With an amusingly detached delivery that rivals Ben Stein's droning roll call in Ferris Bueller's Day Off , he sings "I just want to dance, and fuck, and fly, and try, and fail, and try again…hold up," against a squelchy bass line and stabbing synths. When the percussive noise of what sounds like a triangle dinner bell appears within the mix, one can't help but think that Gourmet is simply winking at his audience, as if to say, "dinner is served."

7. Pouvoir Magique - “Chalawan”

Like a psychoactive ayahuasca brew, the intoxicating "shamanic techno" of Parisian duo Pouvoir Magique's LP Disparition, is an exhilarating trip into unfamiliar territory. Formed in November of 2011, "Magic Power" is the musical project of Clément Vincent and Bertrand Cerruti, who over the years, have cleverly merged several millennia of songs from around the world with 21st-century beats and widescreen electro textures. Lest ye be worried, this is anything but Deep Forest.

In the spring of 2013, Pouvoir Magique co-founded the "Mawimbi" collective, a project designed to unite African musical heritage with contemporary soundscapes, and released two EPs. Within days of launching their label Musiques de Sphères, the duo's studio was burglarized and a hard drive with six years of painstakingly curated material had vanished. After tracking down demos they shared with friends before their final stages of completion, Clément and Bertrand reconstructed an album of 12 tracks.

Unfinished though they might be, each song is a marvelous thing to behold. Their stunning 2016 single "Eclipse," with its cinematic video, might have been one of the most immediate songs on the record, but it's the pulsing "Chalawan," with its guttural howls, fluttering flute-like passages, and driving, hypnotic beats that truly mesmerizes.

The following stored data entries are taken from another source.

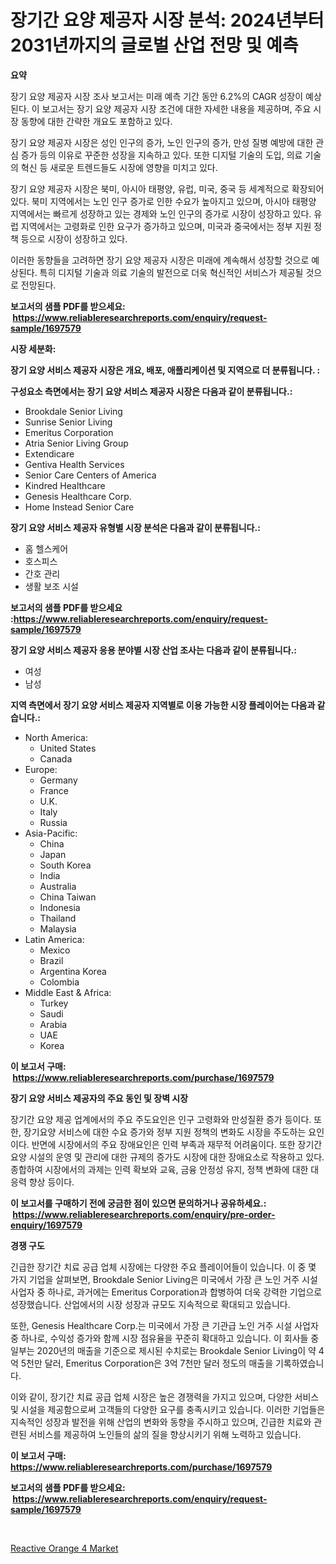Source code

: <p><h1>장기간 요양 제공자 시장 분석: 2024년부터 2031년까지의 글로벌 산업 전망 및 예측</h1></p><p><strong>요약</strong></p>
<p><p>장기 요양 제공자 시장 조사 보고서는 미래 예측 기간 동안 6.2%의 CAGR 성장이 예상된다. 이 보고서는 장기 요양 제공자 시장 조건에 대한 자세한 내용을 제공하며, 주요 시장 동향에 대한 간략한 개요도 포함하고 있다.</p><p>장기 요양 제공자 시장은 성인 인구의 증가, 노인 인구의 증가, 만성 질병 예방에 대한 관심 증가 등의 이유로 꾸준한 성장을 지속하고 있다. 또한 디지털 기술의 도입, 의료 기술의 혁신 등 새로운 트렌드들도 시장에 영향을 미치고 있다.</p><p>장기 요양 제공자 시장은 북미, 아시아 태평양, 유럽, 미국, 중국 등 세계적으로 확장되어 있다. 북미 지역에서는 노인 인구 증가로 인한 수요가 높아지고 있으며, 아시아 태평양 지역에서는 빠르게 성장하고 있는 경제와 노인 인구의 증가로 시장이 성장하고 있다. 유럽 지역에서는 고령화로 인한 요구가 증가하고 있으며, 미국과 중국에서는 정부 지원 정책 등으로 시장이 성장하고 있다.</p><p>이러한 동향들을 고려하면 장기 요양 제공자 시장은 미래에 계속해서 성장할 것으로 예상된다. 특히 디지털 기술과 의료 기술의 발전으로 더욱 혁신적인 서비스가 제공될 것으로 전망된다.</p></p>
<p><strong>보고서의 샘플 PDF를 받으세요: &nbsp;<a href="https://www.reliableresearchreports.com/enquiry/request-sample/1697579">https://www.reliableresearchreports.com/enquiry/request-sample/1697579</a></strong></p>
<p><strong>시장 세분화:</strong></p>
<p><strong> 장기 요양 서비스 제공자 시장은 개요, 배포, 애플리케이션 및 지역으로 더 분류됩니다. :</strong></p>
<p><strong>구성요소 측면에서는 장기 요양 서비스 제공자 시장은 다음과 같이 분류됩니다.:</strong></p>
<p><ul><li>Brookdale Senior Living</li><li>Sunrise Senior Living</li><li>Emeritus Corporation</li><li>Atria Senior Living Group</li><li>Extendicare</li><li>Gentiva Health Services</li><li>Senior Care Centers of America</li><li>Kindred Healthcare</li><li>Genesis Healthcare Corp.</li><li>Home Instead Senior Care</li></ul></p>
<p><strong> 장기 요양 서비스 제공자 유형별 시장 분석은 다음과 같이 분류됩니다.:</strong></p>
<p><ul><li>홈 헬스케어</li><li>호스피스</li><li>간호 관리</li><li>생활 보조 시설</li></ul></p>
<p><strong>보고서의 샘플 PDF를 받으세요 :<a href="https://www.reliableresearchreports.com/enquiry/request-sample/1697579">https://www.reliableresearchreports.com/enquiry/request-sample/1697579</a></strong></p>
<p><strong> 장기 요양 서비스 제공자 응용 분야별 시장 산업 조사는 다음과 같이 분류됩니다.:</strong></p>
<p><ul><li>여성</li><li>남성</li></ul></p>
<p><strong>지역 측면에서 장기 요양 서비스 제공자 지역별로 이용 가능한 시장 플레이어는 다음과 같습니다.:</strong></p>
<p><ul>
    <li>
        North America:
        <ul>
            <li>United States</li>
            <li>Canada</li>
        </ul>
    </li>
    <li>
        Europe:
        <ul>
            <li>Germany</li>
            <li>France</li>
            <li>U.K.</li>
            <li>Italy</li>
            <li>Russia</li>
        </ul>
    </li>
    <li>
        Asia-Pacific:
        <ul>
            <li>China</li>
            <li>Japan</li>
            <li>South Korea</li>
            <li>India</li>
            <li>Australia</li>
            <li>China Taiwan</li>
            <li>Indonesia</li>
            <li>Thailand</li>
            <li>Malaysia</li>
        </ul>
    </li>
    <li>
        Latin America:
        <ul>
            <li>Mexico</li>
            <li>Brazil</li>
            <li>Argentina Korea</li>
            <li>Colombia</li>
        </ul>
    </li>
    <li>
        Middle East & Africa:
        <ul>
            <li>Turkey</li>
            <li>Saudi</li>
            <li>Arabia</li>
            <li>UAE</li>
            <li>Korea</li>
        </ul>
    </li>
    </ul></p>
<p><strong>이 보고서 구매: &nbsp;<a href="https://www.reliableresearchreports.com/purchase/1697579">https://www.reliableresearchreports.com/purchase/1697579</a></strong></p>
<p><strong>장기 요양 서비스 제공자의 주요 동인 및 장벽 시장</strong></p>
<p><p>장기간 요양 제공 업계에서의 주요 주도요인은 인구 고령화와 만성질환 증가 등이다. 또한, 장기요양 서비스에 대한 수요 증가와 정부 지원 정책의 변화도 시장을 주도하는 요인이다. 반면에 시장에서의 주요 장애요인은 인력 부족과 재무적 어려움이다. 또한 장기간 요양 시설의 운영 및 관리에 대한 규제의 증가도 시장에 대한 장애요소로 작용하고 있다. 종합하여 시장에서의 과제는 인력 확보와 교육, 금융 안정성 유지, 정책 변화에 대한 대응력 향상 등이다.</p></p>
<p><strong>이 보고서를 구매하기 전에 궁금한 점이 있으면 문의하거나 공유하세요.: &nbsp;<a href="https://www.reliableresearchreports.com/enquiry/pre-order-enquiry/1697579">https://www.reliableresearchreports.com/enquiry/pre-order-enquiry/1697579</a></strong></p>
<p><strong>경쟁 구도</strong></p>
<p><p>긴급한 장기간 치료 공급 업체 시장에는 다양한 주요 플레이어들이 있습니다. 이 중 몇 가지 기업을 살펴보면, Brookdale Senior Living은 미국에서 가장 큰 노인 거주 시설 사업자 중 하나로, 과거에는 Emeritus Corporation과 합병하여 더욱 강력한 기업으로 성장했습니다. 산업에서의 시장 성장과 규모도 지속적으로 확대되고 있습니다. </p><p>또한, Genesis Healthcare Corp.는 미국에서 가장 큰 기관급 노인 거주 시설 사업자 중 하나로, 수익성 증가와 함께 시장 점유율을 꾸준히 확대하고 있습니다. 이 회사들 중 일부는 2020년의 매출을 기준으로 제시된 수치로는 Brookdale Senior Living이 약 4억 5천만 달러, Emeritus Corporation은 3억 7천만 달러 정도의 매출을 기록하였습니다.</p><p>이와 같이, 장기간 치료 공급 업체 시장은 높은 경쟁력을 가지고 있으며, 다양한 서비스 및 시설을 제공함으로써 고객들의 다양한 요구를 충족시키고 있습니다. 이러한 기업들은 지속적인 성장과 발전을 위해 산업의 변화와 동향을 주시하고 있으며, 긴급한 치료와 관련된 서비스를 제공하여 노인들의 삶의 질을 향상시키기 위해 노력하고 있습니다.</p></p>
<p><strong>이 보고서 구매: &nbsp; <a href="https://www.reliableresearchreports.com/purchase/1697579">https://www.reliableresearchreports.com/purchase/1697579</a></strong></p>
<p><strong>보고서의 샘플 PDF를 받으세요: &nbsp;<a href="https://www.reliableresearchreports.com/enquiry/request-sample/1697579">https://www.reliableresearchreports.com/enquiry/request-sample/1697579</a></strong><strong></strong></p>
<p>&nbsp;</p>
<p><p><a href="https://github.com/Hazelklievgspy6vdcsmu106w/Market-Research-Report-List-1/blob/main/reactive-orange-4-market.md">Reactive Orange 4 Market</a></p></p>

6. Purple Disco Machine - “Body Funk” & “Devil In Me” (TIE)

Whenever a bevy of guest artists appears on a debut record, it's often best to approach the project with caution. 85% of the time, the collaborative partners either overshadow the proceedings or detract from the vision of the musician whose name is emblazoned across the top of the LP. There are, however, pleasant exceptions to the rule and Tino Piontek's Soulmatic is one of the year's most delightfully cohesive offerings. The Dresden-born Deep Funk innovator, aka Purple Disco Machine, has risen to international status since 2009, releasing one spectacular track and remix after another. It should go without saying that this long-awaited collection, featuring everyone from Kool Keith to Faithless and Boris D'lugosch, is ripe with memorable highlights.

The saucy, soaring "Mistress" shines a spotlight on the stellar pipes of "UK soul hurricane" Hannah Williams. While it might be a crowning moment within the set, its the strutting discofied "Body Funk", and the album's first single, "Devil In Me", that linger long after the record has stopped spinning. The former track with its camptastic fusion of '80s Sylvester gone 1940s military march, and the latter anthem, a soulful stunner that samples the 1968 Stax hit "Private Number", and features the vocal talents of Duane Harden and Joe Killington, feels like an unearthed classic. Without a doubt, the German DJ's debut is one of the best dance records of the year.